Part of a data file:
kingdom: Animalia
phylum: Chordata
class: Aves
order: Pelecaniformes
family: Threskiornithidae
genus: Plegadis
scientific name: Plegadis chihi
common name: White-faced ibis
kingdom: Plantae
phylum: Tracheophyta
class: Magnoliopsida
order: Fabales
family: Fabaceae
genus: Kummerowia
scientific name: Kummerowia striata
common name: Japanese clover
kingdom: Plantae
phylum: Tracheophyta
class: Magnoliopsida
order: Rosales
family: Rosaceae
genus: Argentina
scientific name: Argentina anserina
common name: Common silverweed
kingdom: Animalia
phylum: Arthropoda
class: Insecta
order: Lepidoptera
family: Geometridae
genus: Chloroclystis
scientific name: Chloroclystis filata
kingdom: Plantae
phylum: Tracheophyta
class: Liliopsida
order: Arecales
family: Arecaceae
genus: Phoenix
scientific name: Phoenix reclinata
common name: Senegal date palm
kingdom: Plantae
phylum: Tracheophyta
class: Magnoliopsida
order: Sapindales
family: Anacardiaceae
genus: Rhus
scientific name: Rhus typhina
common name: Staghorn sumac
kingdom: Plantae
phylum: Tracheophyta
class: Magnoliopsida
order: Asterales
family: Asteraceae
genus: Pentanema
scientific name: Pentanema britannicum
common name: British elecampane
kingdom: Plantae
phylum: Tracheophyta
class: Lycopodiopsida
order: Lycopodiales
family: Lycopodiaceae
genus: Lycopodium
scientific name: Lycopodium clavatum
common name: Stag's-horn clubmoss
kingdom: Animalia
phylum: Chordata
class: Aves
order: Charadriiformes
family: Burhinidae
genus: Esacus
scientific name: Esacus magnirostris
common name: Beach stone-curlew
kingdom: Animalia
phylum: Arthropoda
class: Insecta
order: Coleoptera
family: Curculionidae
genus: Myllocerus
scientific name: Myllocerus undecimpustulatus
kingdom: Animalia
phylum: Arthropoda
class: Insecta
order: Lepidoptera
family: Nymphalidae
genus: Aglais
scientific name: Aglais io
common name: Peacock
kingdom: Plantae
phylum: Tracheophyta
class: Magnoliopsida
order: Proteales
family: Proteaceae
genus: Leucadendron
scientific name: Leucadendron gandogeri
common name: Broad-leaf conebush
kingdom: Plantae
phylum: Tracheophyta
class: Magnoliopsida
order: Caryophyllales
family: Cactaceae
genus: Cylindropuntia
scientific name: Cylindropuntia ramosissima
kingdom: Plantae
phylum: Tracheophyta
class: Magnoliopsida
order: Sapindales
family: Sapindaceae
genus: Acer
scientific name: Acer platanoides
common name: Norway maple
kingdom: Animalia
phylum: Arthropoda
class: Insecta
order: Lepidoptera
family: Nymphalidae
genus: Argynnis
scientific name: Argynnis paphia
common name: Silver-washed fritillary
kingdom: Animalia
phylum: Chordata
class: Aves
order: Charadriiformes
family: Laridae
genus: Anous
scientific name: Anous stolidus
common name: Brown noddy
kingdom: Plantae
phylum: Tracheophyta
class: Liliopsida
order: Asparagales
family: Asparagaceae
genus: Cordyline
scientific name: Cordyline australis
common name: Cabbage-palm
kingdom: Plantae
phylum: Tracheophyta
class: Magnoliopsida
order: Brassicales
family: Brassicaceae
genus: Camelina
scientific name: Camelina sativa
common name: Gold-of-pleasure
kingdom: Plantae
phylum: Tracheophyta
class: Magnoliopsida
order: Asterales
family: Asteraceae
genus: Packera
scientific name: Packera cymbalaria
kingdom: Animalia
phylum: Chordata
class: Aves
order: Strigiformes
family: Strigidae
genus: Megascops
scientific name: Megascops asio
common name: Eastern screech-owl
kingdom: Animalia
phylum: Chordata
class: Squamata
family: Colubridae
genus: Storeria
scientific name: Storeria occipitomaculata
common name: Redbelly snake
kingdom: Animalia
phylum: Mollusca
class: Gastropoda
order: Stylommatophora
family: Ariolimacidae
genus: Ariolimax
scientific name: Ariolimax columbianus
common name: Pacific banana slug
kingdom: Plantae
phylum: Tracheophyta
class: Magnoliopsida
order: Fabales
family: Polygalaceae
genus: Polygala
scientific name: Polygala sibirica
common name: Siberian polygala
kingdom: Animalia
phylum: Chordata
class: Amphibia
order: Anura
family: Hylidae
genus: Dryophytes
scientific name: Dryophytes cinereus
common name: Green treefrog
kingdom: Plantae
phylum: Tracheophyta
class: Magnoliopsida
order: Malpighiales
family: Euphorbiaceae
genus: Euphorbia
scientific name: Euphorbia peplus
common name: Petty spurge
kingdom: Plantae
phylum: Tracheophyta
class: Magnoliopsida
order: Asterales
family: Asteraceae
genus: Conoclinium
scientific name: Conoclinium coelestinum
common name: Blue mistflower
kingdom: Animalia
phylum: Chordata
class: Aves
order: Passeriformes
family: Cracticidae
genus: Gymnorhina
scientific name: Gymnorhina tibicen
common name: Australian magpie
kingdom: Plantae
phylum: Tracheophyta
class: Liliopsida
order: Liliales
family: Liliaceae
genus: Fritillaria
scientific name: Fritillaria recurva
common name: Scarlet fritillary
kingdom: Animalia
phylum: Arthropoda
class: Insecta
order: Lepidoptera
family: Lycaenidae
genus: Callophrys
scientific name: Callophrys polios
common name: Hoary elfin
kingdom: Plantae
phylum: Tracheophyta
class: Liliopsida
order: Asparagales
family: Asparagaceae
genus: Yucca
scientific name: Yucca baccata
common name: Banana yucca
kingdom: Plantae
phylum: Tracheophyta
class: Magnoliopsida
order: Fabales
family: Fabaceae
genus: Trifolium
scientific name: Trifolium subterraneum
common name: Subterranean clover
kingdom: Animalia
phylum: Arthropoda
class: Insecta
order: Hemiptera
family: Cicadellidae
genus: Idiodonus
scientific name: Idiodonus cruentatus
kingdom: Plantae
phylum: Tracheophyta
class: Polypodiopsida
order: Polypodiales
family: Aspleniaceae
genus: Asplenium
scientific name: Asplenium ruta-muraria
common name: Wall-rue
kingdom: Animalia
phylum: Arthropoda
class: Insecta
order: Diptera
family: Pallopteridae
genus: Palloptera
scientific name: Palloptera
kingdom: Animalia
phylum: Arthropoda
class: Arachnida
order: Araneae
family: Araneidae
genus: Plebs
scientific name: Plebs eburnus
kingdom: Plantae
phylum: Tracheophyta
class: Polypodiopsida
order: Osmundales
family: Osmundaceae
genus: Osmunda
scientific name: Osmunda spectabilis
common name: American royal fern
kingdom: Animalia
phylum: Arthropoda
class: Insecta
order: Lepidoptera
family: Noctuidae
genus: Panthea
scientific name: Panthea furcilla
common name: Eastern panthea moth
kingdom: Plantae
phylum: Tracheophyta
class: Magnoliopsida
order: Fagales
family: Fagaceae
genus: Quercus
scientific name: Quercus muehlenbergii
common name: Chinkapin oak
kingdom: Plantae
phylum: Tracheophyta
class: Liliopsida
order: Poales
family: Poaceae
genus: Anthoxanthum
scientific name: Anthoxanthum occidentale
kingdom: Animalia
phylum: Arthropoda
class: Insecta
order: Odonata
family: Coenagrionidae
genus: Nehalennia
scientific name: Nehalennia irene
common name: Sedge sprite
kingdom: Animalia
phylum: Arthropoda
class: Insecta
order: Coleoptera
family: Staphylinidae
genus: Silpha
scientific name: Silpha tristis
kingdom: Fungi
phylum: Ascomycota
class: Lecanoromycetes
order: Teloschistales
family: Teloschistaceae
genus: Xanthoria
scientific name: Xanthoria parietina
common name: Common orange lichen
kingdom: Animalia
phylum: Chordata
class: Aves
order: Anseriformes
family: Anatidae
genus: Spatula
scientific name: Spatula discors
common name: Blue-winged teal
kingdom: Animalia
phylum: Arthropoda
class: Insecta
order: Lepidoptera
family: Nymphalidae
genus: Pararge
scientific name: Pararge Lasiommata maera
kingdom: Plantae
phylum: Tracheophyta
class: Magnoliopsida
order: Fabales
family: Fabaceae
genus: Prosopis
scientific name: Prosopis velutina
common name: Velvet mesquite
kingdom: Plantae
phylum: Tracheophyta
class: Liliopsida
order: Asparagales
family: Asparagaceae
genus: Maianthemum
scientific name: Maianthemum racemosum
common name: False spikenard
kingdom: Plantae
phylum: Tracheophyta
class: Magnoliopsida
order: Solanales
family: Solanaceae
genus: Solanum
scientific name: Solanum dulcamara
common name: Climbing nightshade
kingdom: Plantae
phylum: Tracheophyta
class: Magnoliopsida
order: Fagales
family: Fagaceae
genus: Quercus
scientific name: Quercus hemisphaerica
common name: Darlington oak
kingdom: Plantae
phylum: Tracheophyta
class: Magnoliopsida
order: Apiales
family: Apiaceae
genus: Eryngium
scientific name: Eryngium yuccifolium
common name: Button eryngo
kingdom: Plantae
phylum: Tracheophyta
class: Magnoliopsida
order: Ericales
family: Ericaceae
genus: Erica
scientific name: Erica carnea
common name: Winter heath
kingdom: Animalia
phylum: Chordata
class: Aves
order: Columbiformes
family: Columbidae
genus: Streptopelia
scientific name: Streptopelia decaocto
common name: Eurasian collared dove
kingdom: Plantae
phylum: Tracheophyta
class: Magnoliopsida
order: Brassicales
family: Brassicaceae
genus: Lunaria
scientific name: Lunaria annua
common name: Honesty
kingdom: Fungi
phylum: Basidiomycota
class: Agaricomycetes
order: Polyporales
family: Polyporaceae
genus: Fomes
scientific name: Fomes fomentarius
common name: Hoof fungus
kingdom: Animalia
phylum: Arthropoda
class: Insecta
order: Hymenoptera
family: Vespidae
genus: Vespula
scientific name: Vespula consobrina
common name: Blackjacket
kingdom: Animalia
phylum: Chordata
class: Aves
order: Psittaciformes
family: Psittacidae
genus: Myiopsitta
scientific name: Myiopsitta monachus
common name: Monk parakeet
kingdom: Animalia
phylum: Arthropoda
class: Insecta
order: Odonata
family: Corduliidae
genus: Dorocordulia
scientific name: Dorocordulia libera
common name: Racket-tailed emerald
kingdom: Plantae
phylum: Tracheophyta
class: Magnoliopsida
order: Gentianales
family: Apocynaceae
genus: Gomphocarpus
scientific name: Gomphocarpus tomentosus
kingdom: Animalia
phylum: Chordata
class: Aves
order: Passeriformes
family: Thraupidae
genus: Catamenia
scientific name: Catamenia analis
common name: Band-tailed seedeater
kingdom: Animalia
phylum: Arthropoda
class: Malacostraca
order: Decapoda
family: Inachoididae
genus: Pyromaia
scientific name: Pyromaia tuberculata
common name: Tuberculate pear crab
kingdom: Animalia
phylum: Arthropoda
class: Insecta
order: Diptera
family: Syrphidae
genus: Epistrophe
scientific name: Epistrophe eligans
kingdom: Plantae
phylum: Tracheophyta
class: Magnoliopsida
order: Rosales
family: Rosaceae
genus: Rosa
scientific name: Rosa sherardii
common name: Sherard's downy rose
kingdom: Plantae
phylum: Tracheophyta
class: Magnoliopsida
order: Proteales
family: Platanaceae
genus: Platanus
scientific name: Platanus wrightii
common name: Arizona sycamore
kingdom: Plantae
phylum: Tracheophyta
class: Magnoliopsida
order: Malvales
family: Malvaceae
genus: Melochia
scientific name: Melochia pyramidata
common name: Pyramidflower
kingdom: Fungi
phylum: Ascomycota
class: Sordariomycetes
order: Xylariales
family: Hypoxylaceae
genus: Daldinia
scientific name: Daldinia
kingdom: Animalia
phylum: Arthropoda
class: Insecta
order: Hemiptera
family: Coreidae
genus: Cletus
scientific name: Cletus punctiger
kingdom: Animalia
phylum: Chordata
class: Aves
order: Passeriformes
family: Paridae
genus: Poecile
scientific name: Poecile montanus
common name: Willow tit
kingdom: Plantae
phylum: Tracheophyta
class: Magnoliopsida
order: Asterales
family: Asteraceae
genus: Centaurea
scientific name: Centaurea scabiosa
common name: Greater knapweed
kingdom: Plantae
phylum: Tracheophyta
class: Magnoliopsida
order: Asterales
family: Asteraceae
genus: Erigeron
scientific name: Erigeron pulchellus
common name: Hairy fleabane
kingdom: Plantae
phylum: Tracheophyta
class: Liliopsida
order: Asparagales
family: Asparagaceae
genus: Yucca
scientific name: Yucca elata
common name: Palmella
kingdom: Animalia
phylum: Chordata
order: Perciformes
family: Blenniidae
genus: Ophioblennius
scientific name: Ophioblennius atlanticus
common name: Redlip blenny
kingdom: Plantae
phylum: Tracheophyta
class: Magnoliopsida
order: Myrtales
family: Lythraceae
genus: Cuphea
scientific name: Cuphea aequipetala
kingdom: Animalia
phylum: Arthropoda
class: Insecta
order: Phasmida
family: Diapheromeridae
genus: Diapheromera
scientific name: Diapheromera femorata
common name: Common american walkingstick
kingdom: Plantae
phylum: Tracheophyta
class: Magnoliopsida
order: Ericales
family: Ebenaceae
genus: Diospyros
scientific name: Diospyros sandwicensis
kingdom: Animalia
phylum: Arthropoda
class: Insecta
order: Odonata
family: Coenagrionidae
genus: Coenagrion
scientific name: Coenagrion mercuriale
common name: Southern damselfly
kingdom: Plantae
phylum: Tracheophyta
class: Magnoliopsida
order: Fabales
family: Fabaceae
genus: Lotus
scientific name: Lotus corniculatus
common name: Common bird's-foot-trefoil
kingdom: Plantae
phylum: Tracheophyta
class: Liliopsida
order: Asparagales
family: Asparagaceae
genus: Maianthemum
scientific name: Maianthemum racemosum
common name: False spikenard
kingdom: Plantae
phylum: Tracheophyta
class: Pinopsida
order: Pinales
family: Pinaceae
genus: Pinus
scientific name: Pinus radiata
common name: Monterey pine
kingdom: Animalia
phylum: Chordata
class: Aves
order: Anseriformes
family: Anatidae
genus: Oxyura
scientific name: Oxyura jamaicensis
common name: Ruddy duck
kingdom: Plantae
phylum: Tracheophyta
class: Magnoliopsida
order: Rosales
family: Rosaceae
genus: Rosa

Written task ->
Copy out, word for word, the stretch of lines from the one containing "genus: Melochia" through the one containing "class: Pinopsida", with both of those lines included.

Answer for this exercise ->
genus: Melochia
scientific name: Melochia pyramidata
common name: Pyramidflower
kingdom: Fungi
phylum: Ascomycota
class: Sordariomycetes
order: Xylariales
family: Hypoxylaceae
genus: Daldinia
scientific name: Daldinia
kingdom: Animalia
phylum: Arthropoda
class: Insecta
order: Hemiptera
family: Coreidae
genus: Cletus
scientific name: Cletus punctiger
kingdom: Animalia
phylum: Chordata
class: Aves
order: Passeriformes
family: Paridae
genus: Poecile
scientific name: Poecile montanus
common name: Willow tit
kingdom: Plantae
phylum: Tracheophyta
class: Magnoliopsida
order: Asterales
family: Asteraceae
genus: Centaurea
scientific name: Centaurea scabiosa
common name: Greater knapweed
kingdom: Plantae
phylum: Tracheophyta
class: Magnoliopsida
order: Asterales
family: Asteraceae
genus: Erigeron
scientific name: Erigeron pulchellus
common name: Hairy fleabane
kingdom: Plantae
phylum: Tracheophyta
class: Liliopsida
order: Asparagales
family: Asparagaceae
genus: Yucca
scientific name: Yucca elata
common name: Palmella
kingdom: Animalia
phylum: Chordata
order: Perciformes
family: Blenniidae
genus: Ophioblennius
scientific name: Ophioblennius atlanticus
common name: Redlip blenny
kingdom: Plantae
phylum: Tracheophyta
class: Magnoliopsida
order: Myrtales
family: Lythraceae
genus: Cuphea
scientific name: Cuphea aequipetala
kingdom: Animalia
phylum: Arthropoda
class: Insecta
order: Phasmida
family: Diapheromeridae
genus: Diapheromera
scientific name: Diapheromera femorata
common name: Common american walkingstick
kingdom: Plantae
phylum: Tracheophyta
class: Magnoliopsida
order: Ericales
family: Ebenaceae
genus: Diospyros
scientific name: Diospyros sandwicensis
kingdom: Animalia
phylum: Arthropoda
class: Insecta
order: Odonata
family: Coenagrionidae
genus: Coenagrion
scientific name: Coenagrion mercuriale
common name: Southern damselfly
kingdom: Plantae
phylum: Tracheophyta
class: Magnoliopsida
order: Fabales
family: Fabaceae
genus: Lotus
scientific name: Lotus corniculatus
common name: Common bird's-foot-trefoil
kingdom: Plantae
phylum: Tracheophyta
class: Liliopsida
order: Asparagales
family: Asparagaceae
genus: Maianthemum
scientific name: Maianthemum racemosum
common name: False spikenard
kingdom: Plantae
phylum: Tracheophyta
class: Pinopsida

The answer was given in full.